Humans get so excited about bringing a new puppy home, but not me. I have successfully survived the puppyhood of Thunderbear and Buckaroo. Now I have to put up with yet another new puppy: Crockett.
While my human giggles and coos over the flopping goofy ball of fur she just brought into our lives, I have a talk with IT, explaining the rules, such as: I AM IN CHARGE, and we do our business OUTSIDE.
To make my point clear, I took the puppy’s toy away (because I can) and shockingly that little heathen tried to take it back! I put him on the floor and stood over him in what you humans would call a one-second-smack-down. I have now earned the nickname: The Hall Monitor.
Okay, so he is a game little punk. Not instinctively respectful to me as Thunderbear and Buckaroo were. Oh, no, this jerkweed thinks he is an Alpha. There is only one Alpha in this tribe, and it is ME.

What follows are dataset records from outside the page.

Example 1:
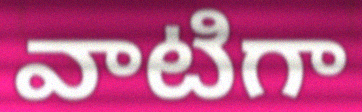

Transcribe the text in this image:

వాటిగా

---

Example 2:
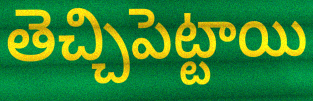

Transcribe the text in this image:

తెచ్చిపెట్టాయి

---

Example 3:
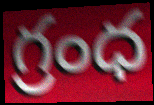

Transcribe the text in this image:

గ్రంధ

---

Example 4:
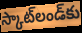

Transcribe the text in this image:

స్కాట్‌లండ్‌కు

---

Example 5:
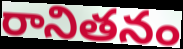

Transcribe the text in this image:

రానితనంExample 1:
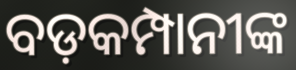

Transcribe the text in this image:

Overnight, the puppy has become a crocodile: It wants to put it’s teeth into everything including: unsuspecting human flesh, wooden chair legs, and human toes; those little teeth grab Buckaroo’s mane, pull laundry towels out of the human’s hands, rip open a box of toothpaste (the little scoundrel stands on his hind legs at the bathroom sink and helps himself to various items including chapstick, a toothbrush, and a box of Kleenex). Thank goodness we Australian Shepherds don’t have tails or he would be biting and chewing on them for sure. He couldn’t be less interested in the bushel of new toys my human procured for him or even the new Kong toy he got. But if Buckaroo has a toy in his mouth, then the canine crocodile decides he wants that toy.

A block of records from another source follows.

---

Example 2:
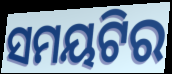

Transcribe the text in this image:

ସମୟଟିର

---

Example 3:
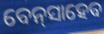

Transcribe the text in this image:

ବେନ୍‌ସାହେବ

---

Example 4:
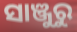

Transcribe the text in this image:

ସାଞ୍ଜୁରୁ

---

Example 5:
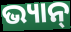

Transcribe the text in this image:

ଭ୍ୟାନ୍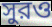
সুরওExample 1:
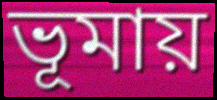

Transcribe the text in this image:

ভূমায়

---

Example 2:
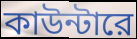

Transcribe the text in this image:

কাউন্টারে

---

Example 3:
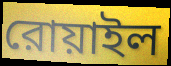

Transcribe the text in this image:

রোয়াইল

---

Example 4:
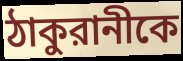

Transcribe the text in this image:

ঠাকুরানীকে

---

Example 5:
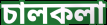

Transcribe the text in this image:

চালকলাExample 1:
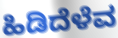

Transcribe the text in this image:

ಹಿಡಿದೆಳೆವ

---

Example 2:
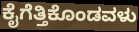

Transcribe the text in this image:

ಕೈಗೆತ್ತಿಕೊಂಡವಳು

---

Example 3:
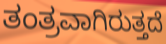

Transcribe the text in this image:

ತಂತ್ರವಾಗಿರುತ್ತದೆ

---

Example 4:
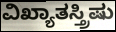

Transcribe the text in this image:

ವಿಖ್ಯಾತಸ್ತ್ರಿಷು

I observe all this with mild disdain; I was after all the Perfect Puppy (maybe the World’s Most Perfect Puppy).
Here are my tips for fellow canines dealing with a new puppy:
- Don’t nag the new puppy like humans do. A good growl is worth 1,000 words.
- Roll the puppy: choose wet grass, or even better, some mud, and roll the puppy like a bowling ball. This will teach the new puppy who is Boss. The puppy won’t mind and you will have lots of fun doing it.
- Get the new puppy in trouble: this is best accomplished with the help of the cat or another canine. Look totally innocent when the human finds the kitchen garbage spread out on the floor and the puppy chewing on the pizza box.
Until the puppy becomes a dog, I think I’ll just put him on “Ignore” and keep him off my human’s bed. And remind him that the best seat in the house belongs to me.